This is the replication package of the paper entitled A Large-Scale Empirical Study on Code-Comment Inconsistencies presented at the 27th IEEE/ACM International Conference on Program Comprehension 2019 (ICPC 2019) by the authors Fengcai Wen, Csaba Nagy, Gabriele Bavota and Michele Lanza.
The rq1 folder contains:
- systems.csv: This csv file contains the list of 1,500 GitHub projects mined in RQ1.
- statistical-analysis-method-comments.csv: This csv file reports the results of the statistical analysis (Fisher test and OR) when comparing the chances of different categories of code changes to trigger methods' comments updates. The 1st column reports the two compared categories, the 2nd the p-value, the 3rd the OR, the 4th the lower bound of the 95% confidence interval for the OR, and the 5th the upper bound of the 95% confidence interval for the OR.
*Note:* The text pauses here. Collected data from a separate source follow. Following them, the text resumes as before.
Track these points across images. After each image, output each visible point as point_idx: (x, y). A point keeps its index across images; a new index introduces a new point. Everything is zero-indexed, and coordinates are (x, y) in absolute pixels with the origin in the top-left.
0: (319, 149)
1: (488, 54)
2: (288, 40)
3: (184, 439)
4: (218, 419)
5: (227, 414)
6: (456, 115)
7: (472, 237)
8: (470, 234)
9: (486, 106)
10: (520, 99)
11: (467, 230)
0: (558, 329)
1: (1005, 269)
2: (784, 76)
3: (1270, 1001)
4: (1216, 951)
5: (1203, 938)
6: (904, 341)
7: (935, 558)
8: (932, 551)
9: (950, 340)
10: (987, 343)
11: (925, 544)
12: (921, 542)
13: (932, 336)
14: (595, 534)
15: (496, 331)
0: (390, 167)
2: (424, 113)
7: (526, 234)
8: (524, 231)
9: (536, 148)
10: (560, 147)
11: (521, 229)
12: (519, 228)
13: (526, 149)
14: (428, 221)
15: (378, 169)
- statistical-analysis-class-comments.csv: This csv file reports the results of the statistical analysis (Fisher test and OR) when comparing the chances of different categories of code changes to trigger class's comments updates. The 1st column reports the two compared categories, the 2nd the p-value, the 3rd the OR, the 4th the lower bound of the 95% confidence interval for the OR, and the 5th the upper bound of the 95% confidence interval for the OR.
- ast-level-changes.txt: Instructions on how to get our database containing the 1.3 Billion AST-level changes extracted with GumTreeDiff.
The rq2 folder contains:
- keywords-matching-analysis.txt: explaining how we defined the lexical pattern used to identify commits likely fixing code-comment inconsistencies (i.e., those used in RQ2).
- tagged-commits.csv: The list of 500 tagged commits.